Prosecutor misconduct threatens fair trials201 misconduct cases reviewed
By Brad Heath and Kevin McCoy | USA TODAY • and Brian Haas | THE TENNESSEAN • September 23, 2010 Assistant U.S. Attorney Delk Kennedy Jr. acknowledges he lost his temper during closing arguments at a 1998 bank robbery case in Nashville when the defense raised questions about a key eyewitness. "I jumped up and said, 'It's a lie, it's a lie, it's a lie,' " Kennedy said Wednesday. "The closing argument in any case, that's when emotions run high." But the outburst nearly cost the federal government a conviction and led to a federal appeals court rebuking Kennedy for conduct that "misrepresented critical evidence at the close of trial" and probably influenced jurors.
In a West Tennessee federal court, a prosecutor withheld evidence in a 1992 mail fraud case that led to a conviction being overturned. Another prosecutor there tried to convince a jury that by putting someone on the stand, he was "vouching" for a witness' honesty. The conviction was upheld, but an appeals court called the prosecutor's actions "improper and even inexcusable."

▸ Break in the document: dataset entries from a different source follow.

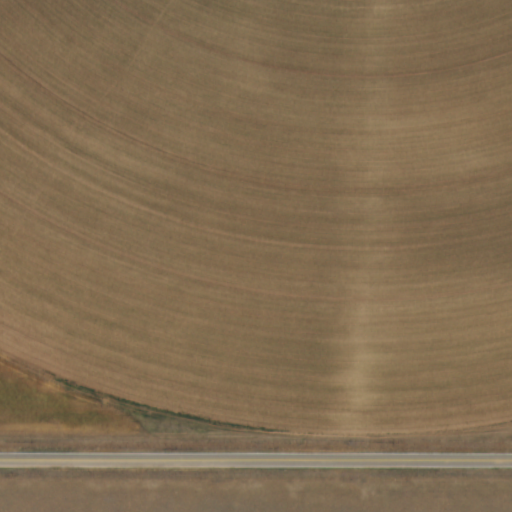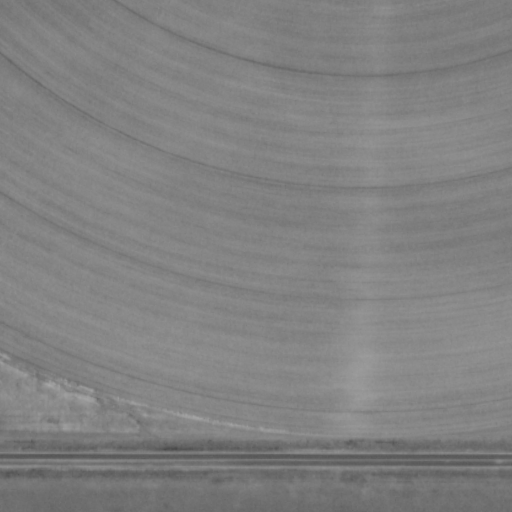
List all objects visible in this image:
road: (256, 459)
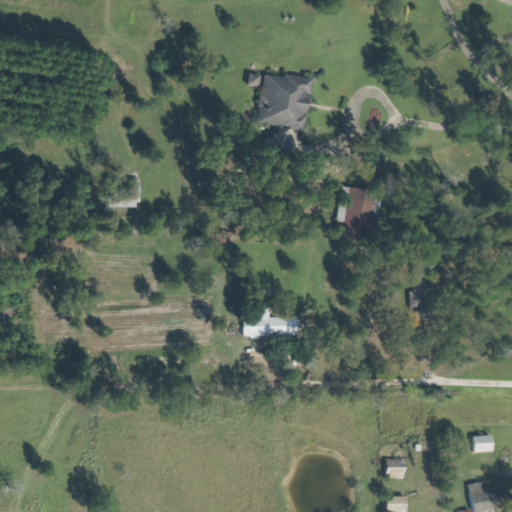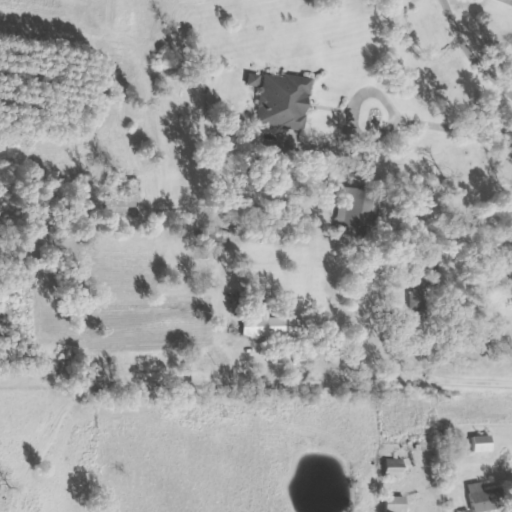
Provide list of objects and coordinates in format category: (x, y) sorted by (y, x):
building: (289, 99)
building: (274, 326)
road: (302, 383)
building: (486, 444)
building: (399, 473)
building: (490, 497)
building: (400, 504)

Federal prosecutors are supposed to seek justice, not merely score convictions. But a USA TODAY investigation found that prosecutors have repeatedly violated that duty in courts across the country. Judges have warned for decades that misconduct by prosecutors threatens the Constitution's promise of a fair trial. Congress in 1997 enacted a law to end the abuses. Yet USA TODAY documented 201 criminal cases in the years that followed in which judges determined that U.S. Justice Department prosecutors themselves violated laws or ethics rules.
In case after case, judges blasted prosecutors for "flagrant" or "outrageous" misconduct. They caught some prosecutors hiding evidence, found others lying to judges and juries, and said still others had broken plea bargains.